Still, U.K. law appears to allow a hell of a lot of leeway, given that one Abu Usamah at-Thahabi, who spoke recently at King’s College, London, has gotten away so far with prodding the faithful to actively resist “the oppression of the kuffar” and “go out and perfom the jihad.” Also, in what can only be understood as a deliberate display of the offbeat British sense of humor, U.K. law allows many of the groups behind these shifty shenanigans – such as the Muslim Research and Development Foundation (check out its online magazine) and the Islamic Education and Research Academy, both explicitly pro-sharia – to register as charities. But the highest-profile Islamic group to be involved in all this mischief is the notorious Hizb ut-Tahrir, whose U.K. branch has been careful not to say anything in violation of the 2006 Terrorism Act, even as its affiliates elsewhere have, among other things, called on Muslims to “eradicate Israel and purify the earth of Jewish filth.”
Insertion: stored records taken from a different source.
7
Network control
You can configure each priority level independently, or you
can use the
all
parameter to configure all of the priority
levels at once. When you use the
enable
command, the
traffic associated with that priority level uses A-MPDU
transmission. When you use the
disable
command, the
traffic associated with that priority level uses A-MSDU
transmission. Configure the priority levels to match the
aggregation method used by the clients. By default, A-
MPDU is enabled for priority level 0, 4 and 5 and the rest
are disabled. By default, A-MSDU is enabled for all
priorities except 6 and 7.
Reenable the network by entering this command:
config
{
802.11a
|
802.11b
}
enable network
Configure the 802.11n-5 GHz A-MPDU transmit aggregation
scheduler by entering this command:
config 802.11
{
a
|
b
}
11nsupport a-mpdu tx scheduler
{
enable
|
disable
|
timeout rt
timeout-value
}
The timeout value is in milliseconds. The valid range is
Even more unsettling, however, than the bloodthirsty rhetoric churned out by these vipers – which is, at least, out in the open – is what’s going on behind the scenes. On British campuses that might not necessarily roll out the red carpet for Hizb ut-Tahrir, for example, the organization covertly infiltrates student governments and student clubs and uses front groups to get its speakers booked. Now and then while reading Challenging Extremists, one is reminded of the way Communists operated in the U.S., Britain, and other Western countries in the 1930s. Then, too, students were a target group – one that famously ended up providing the Soviet Union with the exceeedingly useful services of a circle of Cambridge grads employed at the highest levels of the Foreign Service, MI6, and the BBC. All of which causes one to reflect that some of the students who are today inspired by the fire-breathing preachers of jihad to do their part in bringing down the West – on whichever side of the Atlantic – may well find more effective ways of accomplishing that end than joining the mujahideen in Afghanistan or blowing themselves up on a bus.